Extracted page text data
▬▬▬▬▬▬▬▬▬▬
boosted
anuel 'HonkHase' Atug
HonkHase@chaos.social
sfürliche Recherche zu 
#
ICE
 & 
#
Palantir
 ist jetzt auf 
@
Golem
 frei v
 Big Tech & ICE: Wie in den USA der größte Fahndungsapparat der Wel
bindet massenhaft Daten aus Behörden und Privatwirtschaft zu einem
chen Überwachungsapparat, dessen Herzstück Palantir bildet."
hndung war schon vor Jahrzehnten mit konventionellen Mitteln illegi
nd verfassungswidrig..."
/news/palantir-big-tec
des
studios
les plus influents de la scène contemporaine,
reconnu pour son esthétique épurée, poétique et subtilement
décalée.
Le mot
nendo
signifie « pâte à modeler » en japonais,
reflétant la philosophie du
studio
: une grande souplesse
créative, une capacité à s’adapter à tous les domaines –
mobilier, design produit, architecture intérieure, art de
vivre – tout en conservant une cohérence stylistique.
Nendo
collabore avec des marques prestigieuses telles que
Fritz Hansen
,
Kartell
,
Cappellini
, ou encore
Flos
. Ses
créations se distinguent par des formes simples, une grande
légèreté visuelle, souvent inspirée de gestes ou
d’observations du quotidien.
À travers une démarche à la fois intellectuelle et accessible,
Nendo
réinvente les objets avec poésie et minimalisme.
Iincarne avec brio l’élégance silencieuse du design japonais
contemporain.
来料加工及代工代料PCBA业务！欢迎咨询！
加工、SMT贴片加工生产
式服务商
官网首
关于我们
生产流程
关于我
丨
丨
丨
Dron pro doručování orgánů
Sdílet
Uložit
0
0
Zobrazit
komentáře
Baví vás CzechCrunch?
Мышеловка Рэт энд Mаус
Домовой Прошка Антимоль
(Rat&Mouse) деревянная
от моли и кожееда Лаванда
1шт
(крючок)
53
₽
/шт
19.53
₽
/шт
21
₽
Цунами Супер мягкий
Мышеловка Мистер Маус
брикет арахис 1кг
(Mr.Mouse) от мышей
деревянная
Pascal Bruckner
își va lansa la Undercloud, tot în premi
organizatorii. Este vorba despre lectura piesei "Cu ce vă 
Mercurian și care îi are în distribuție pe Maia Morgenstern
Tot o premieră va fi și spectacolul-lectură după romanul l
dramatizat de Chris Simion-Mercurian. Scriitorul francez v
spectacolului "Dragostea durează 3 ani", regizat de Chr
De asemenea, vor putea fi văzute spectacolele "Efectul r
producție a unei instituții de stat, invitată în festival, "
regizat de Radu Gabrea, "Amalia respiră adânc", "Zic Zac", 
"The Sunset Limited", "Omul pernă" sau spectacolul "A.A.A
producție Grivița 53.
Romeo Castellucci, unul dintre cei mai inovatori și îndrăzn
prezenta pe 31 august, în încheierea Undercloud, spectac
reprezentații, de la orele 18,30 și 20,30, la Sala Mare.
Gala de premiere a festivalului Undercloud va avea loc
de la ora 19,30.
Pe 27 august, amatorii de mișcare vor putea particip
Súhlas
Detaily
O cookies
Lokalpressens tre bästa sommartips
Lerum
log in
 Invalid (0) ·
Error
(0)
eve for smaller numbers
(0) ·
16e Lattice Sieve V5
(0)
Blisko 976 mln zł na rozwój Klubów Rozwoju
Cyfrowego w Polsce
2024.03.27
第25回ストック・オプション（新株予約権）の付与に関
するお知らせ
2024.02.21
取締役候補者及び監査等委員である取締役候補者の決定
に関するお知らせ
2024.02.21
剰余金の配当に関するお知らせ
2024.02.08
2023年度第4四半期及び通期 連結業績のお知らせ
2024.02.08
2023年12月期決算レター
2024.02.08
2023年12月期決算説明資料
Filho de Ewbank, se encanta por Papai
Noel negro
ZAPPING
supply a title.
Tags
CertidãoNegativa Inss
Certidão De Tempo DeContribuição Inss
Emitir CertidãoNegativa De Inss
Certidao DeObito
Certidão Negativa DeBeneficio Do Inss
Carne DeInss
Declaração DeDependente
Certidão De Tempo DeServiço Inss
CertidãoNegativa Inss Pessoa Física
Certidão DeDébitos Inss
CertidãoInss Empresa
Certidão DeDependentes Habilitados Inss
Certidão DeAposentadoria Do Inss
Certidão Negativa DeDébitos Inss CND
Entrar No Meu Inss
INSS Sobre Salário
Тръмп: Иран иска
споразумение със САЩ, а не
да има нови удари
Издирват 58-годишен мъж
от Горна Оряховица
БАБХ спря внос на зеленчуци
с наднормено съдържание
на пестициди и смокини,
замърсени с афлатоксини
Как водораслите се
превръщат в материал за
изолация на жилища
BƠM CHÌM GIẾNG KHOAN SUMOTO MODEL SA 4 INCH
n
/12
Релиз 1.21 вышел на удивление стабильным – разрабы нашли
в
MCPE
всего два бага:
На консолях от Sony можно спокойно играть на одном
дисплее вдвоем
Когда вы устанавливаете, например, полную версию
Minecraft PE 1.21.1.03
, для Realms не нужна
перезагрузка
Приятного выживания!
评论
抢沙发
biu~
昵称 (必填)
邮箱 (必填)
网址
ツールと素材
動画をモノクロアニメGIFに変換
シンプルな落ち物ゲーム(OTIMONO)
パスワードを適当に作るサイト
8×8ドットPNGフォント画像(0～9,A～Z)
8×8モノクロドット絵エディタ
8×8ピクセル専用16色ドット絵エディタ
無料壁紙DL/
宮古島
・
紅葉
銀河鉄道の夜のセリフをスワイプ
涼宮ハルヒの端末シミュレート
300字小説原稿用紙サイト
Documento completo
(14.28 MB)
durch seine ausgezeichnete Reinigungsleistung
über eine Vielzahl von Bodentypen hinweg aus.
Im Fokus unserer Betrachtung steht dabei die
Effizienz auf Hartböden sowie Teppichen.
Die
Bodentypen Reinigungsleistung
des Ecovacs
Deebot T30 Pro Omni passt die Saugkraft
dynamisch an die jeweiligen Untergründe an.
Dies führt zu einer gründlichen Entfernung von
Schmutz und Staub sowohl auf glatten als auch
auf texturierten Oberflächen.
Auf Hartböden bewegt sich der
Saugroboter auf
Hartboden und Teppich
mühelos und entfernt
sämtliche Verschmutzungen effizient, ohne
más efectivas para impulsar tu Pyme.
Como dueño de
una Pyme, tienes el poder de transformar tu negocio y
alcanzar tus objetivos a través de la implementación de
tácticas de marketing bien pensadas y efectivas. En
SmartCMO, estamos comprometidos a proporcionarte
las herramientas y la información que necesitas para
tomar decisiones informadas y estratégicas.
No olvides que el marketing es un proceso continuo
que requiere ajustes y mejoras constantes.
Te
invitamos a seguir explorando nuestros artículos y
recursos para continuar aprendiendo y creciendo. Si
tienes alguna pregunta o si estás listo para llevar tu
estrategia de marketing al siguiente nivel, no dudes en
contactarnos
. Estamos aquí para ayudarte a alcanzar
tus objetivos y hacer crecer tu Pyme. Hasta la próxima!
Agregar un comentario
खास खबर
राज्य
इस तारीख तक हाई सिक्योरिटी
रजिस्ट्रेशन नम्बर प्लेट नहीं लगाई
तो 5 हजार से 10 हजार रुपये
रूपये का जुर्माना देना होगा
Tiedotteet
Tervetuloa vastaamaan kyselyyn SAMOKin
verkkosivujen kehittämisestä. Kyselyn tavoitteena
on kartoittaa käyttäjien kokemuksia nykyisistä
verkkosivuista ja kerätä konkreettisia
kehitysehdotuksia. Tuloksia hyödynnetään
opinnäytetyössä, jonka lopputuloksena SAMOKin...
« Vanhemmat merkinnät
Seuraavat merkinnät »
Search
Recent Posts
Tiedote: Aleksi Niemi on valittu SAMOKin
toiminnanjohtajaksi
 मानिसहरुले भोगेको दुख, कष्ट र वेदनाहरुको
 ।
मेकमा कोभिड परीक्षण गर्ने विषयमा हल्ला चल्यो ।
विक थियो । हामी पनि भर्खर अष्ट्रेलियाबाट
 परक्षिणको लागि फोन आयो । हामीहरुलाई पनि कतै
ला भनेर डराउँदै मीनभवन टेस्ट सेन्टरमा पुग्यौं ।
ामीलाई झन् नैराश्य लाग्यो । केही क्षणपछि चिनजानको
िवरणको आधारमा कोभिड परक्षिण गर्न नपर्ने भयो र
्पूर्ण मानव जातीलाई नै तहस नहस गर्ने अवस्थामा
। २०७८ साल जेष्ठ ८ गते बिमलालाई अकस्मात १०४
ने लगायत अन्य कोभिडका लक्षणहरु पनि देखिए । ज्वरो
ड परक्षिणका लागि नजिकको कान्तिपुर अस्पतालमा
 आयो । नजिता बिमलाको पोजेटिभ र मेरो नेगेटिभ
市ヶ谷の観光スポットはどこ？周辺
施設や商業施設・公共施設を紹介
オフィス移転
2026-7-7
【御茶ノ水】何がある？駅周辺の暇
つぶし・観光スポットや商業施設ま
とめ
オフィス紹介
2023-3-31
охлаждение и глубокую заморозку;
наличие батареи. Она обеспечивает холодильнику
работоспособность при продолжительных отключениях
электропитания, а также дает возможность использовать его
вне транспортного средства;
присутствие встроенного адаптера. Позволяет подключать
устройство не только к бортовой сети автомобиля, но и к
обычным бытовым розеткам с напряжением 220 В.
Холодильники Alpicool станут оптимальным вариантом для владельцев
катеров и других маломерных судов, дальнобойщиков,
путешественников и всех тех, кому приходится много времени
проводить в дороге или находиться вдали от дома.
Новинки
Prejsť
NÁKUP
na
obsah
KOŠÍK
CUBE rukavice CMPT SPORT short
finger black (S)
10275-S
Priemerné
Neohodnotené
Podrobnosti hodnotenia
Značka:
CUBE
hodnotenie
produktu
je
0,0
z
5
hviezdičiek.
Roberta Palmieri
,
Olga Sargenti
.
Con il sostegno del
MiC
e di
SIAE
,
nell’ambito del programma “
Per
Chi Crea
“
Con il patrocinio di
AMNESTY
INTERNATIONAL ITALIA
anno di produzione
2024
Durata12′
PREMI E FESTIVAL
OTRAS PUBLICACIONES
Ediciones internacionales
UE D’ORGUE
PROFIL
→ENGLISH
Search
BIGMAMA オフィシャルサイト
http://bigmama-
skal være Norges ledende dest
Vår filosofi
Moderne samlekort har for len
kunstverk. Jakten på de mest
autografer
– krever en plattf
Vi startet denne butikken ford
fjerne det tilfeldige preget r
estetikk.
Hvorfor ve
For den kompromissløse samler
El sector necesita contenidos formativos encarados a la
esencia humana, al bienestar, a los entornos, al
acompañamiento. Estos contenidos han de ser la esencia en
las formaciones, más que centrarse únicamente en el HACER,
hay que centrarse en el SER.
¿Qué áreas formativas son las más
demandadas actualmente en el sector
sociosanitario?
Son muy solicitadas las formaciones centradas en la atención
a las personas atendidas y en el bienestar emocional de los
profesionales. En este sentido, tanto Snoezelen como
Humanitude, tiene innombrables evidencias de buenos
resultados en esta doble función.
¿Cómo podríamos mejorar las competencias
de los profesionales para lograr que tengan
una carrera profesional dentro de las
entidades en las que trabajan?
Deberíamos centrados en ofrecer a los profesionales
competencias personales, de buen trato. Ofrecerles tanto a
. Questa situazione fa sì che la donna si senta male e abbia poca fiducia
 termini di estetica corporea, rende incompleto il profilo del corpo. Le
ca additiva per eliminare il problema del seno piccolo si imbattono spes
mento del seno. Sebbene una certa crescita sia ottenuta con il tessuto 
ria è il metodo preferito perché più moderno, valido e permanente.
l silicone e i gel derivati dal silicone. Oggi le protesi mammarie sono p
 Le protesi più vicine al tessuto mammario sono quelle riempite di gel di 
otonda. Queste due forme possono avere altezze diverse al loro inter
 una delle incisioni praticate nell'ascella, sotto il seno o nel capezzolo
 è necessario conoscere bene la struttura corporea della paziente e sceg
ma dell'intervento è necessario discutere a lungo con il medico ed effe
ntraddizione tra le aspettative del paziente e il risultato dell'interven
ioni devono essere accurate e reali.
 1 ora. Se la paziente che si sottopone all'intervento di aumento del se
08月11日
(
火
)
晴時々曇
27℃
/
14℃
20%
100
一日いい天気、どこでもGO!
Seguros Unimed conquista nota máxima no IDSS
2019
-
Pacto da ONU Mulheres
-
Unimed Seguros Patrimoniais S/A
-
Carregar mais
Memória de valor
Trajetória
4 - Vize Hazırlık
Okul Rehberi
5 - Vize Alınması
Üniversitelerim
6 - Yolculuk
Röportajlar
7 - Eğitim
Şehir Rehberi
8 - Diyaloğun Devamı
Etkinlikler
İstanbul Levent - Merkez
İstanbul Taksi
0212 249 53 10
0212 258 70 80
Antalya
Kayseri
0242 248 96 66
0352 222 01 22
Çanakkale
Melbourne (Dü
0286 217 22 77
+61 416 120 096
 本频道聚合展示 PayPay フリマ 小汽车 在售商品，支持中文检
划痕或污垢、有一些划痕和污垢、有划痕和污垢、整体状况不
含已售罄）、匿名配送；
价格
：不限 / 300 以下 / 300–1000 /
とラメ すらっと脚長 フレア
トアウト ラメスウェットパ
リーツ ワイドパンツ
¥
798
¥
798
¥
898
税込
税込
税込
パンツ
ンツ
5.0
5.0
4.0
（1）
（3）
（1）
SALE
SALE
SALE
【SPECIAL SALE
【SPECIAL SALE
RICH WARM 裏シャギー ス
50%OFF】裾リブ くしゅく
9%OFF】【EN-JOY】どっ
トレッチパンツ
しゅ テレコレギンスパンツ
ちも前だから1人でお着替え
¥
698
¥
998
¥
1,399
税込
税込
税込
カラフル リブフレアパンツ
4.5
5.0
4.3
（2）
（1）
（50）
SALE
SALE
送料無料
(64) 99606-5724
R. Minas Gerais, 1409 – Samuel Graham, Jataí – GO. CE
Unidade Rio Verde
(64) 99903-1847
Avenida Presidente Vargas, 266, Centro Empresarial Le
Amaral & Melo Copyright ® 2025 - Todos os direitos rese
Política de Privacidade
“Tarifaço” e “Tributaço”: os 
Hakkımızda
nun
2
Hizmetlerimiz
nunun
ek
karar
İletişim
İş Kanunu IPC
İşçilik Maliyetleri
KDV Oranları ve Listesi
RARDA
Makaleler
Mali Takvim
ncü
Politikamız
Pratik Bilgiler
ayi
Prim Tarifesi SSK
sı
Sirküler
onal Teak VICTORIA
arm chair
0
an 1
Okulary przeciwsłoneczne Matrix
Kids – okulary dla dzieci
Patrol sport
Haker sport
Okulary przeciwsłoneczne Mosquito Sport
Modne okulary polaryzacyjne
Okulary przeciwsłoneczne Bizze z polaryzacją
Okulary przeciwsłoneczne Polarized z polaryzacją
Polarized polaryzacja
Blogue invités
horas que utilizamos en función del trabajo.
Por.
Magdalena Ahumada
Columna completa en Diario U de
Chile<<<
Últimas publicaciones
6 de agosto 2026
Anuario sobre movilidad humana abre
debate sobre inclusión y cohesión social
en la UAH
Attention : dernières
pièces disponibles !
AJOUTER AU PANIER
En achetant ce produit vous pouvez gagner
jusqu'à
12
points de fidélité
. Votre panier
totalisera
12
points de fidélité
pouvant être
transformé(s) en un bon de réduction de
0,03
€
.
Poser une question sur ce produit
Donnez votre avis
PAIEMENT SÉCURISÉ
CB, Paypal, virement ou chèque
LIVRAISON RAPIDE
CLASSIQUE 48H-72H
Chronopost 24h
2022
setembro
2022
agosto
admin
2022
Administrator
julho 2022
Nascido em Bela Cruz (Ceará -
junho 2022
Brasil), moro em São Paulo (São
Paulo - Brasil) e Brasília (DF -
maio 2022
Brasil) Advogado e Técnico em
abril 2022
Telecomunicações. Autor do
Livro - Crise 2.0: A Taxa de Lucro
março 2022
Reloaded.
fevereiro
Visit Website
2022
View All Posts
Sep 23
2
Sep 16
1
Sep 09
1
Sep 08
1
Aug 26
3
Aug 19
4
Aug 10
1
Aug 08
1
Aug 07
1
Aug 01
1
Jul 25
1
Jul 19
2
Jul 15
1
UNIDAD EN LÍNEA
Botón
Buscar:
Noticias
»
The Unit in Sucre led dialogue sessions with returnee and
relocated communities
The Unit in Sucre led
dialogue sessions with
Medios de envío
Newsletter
▬▬▬▬▬▬▬▬▬▬
**What is being asked:**
Copy out, unchanged, every line from the start of the records through the line that contains "dramatizat de Chris", including that line.

**Response to the exercise:**
boosted
anuel 'HonkHase' Atug
HonkHase@chaos.social
sfürliche Recherche zu 
#
ICE
 & 
#
Palantir
 ist jetzt auf 
@
Golem
 frei v
 Big Tech & ICE: Wie in den USA der größte Fahndungsapparat der Wel
bindet massenhaft Daten aus Behörden und Privatwirtschaft zu einem
chen Überwachungsapparat, dessen Herzstück Palantir bildet."
hndung war schon vor Jahrzehnten mit konventionellen Mitteln illegi
nd verfassungswidrig..."
/news/palantir-big-tec
des
studios
les plus influents de la scène contemporaine,
reconnu pour son esthétique épurée, poétique et subtilement
décalée.
Le mot
nendo
signifie « pâte à modeler » en japonais,
reflétant la philosophie du
studio
: une grande souplesse
créative, une capacité à s’adapter à tous les domaines –
mobilier, design produit, architecture intérieure, art de
vivre – tout en conservant une cohérence stylistique.
Nendo
collabore avec des marques prestigieuses telles que
Fritz Hansen
,
Kartell
,
Cappellini
, ou encore
Flos
. Ses
créations se distinguent par des formes simples, une grande
légèreté visuelle, souvent inspirée de gestes ou
d’observations du quotidien.
À travers une démarche à la fois intellectuelle et accessible,
Nendo
réinvente les objets avec poésie et minimalisme.
Iincarne avec brio l’élégance silencieuse du design japonais
contemporain.
来料加工及代工代料PCBA业务！欢迎咨询！
加工、SMT贴片加工生产
式服务商
官网首
关于我们
生产流程
关于我
丨
丨
丨
Dron pro doručování orgánů
Sdílet
Uložit
0
0
Zobrazit
komentáře
Baví vás CzechCrunch?
Мышеловка Рэт энд Mаус
Домовой Прошка Антимоль
(Rat&Mouse) деревянная
от моли и кожееда Лаванда
1шт
(крючок)
53
₽
/шт
19.53
₽
/шт
21
₽
Цунами Супер мягкий
Мышеловка Мистер Маус
брикет арахис 1кг
(Mr.Mouse) от мышей
деревянная
Pascal Bruckner
își va lansa la Undercloud, tot în premi
organizatorii. Este vorba despre lectura piesei "Cu ce vă 
Mercurian și care îi are în distribuție pe Maia Morgenstern
Tot o premieră va fi și spectacolul-lectură după romanul l
dramatizat de Chris Simion-Mercurian. Scriitorul francez v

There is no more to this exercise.